WARNER, J., concurs.
GROSS, J., concurs specially with opinion.

GROSS, J., concurring specially.

   I concur in the majority opinion. One possible reading of section
837.055(2), Florida Statutes (2013), is that the child who is the subject of
investigation suffers harm after the giving of the false information, without
there being any causal connection. If a criminal statute is ambiguous, we
would normally apply the rule of lenity in section 775.021(1), Florida
Statutes (2017), and construe the statute “most favorably to the accused.”

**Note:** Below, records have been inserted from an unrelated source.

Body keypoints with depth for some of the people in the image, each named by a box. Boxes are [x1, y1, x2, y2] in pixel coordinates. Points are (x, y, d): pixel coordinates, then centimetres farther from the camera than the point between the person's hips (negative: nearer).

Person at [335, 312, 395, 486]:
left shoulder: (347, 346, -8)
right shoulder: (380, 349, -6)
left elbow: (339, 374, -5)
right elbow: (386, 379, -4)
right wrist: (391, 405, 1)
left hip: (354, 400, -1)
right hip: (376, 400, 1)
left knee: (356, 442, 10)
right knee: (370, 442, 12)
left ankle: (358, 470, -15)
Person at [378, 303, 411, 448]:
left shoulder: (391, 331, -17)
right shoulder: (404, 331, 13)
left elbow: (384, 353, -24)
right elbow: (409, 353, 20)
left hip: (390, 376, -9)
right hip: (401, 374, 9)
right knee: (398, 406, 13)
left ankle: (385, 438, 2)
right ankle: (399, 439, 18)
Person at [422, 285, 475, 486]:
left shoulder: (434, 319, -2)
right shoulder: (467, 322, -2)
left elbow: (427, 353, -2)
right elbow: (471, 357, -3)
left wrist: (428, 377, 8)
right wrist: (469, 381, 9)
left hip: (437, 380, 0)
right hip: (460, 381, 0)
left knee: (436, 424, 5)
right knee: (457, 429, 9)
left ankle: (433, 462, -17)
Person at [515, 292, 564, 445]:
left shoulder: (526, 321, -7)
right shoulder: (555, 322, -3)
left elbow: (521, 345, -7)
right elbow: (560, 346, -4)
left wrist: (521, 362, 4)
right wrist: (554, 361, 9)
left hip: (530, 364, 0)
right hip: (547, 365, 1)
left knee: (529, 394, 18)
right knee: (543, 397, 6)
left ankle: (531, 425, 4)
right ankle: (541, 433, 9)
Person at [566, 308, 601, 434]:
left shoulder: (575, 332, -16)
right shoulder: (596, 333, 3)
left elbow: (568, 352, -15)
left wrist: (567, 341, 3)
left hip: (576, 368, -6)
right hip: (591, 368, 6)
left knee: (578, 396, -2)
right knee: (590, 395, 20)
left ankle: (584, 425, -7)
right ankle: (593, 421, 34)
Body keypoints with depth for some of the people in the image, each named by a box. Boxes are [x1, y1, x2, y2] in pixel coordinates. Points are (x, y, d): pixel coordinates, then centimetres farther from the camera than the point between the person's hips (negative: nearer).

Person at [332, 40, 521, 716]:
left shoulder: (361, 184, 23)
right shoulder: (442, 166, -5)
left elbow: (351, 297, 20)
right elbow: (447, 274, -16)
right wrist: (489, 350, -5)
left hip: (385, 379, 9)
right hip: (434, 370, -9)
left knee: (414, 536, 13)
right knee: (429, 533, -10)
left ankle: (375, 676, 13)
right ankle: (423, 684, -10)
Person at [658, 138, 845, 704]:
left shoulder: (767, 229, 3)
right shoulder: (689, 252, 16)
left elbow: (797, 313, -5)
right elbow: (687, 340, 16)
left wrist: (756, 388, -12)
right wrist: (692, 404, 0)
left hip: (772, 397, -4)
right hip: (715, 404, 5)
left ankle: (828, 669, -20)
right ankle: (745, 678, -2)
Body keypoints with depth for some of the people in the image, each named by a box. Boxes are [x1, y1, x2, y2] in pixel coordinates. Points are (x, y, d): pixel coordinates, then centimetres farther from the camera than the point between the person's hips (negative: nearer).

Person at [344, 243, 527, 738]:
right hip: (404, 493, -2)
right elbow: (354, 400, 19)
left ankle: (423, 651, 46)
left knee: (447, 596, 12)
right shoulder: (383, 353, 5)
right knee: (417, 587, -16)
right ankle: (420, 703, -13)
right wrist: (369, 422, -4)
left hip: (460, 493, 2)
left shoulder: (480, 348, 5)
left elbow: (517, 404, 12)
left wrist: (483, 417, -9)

    As the majority notes, the legislature amended the statute in response
to the Casey Anthony case, where the death of a child preceded a mother’s
giving of false information. We know this from the legislative history. See
Florida Staff Analysis, H.B. 37, 4/10/2012. “Although not determinative
of legislative intent, staff analyses are one touchstone of the collective
legislative will.” Sun Bank/South Florida, N.A. v. Baker, 632 So. 2d 669,
671 (Fla. 4th DCA 1994). We should not ignore the clear legislative history
and engage in a hypertextual analysis of the statute to arrive at a result
that the legislature sought to avoid in enacting the statute.

                            *            *     *

   Not final until disposition of timely filed motion for rehearing.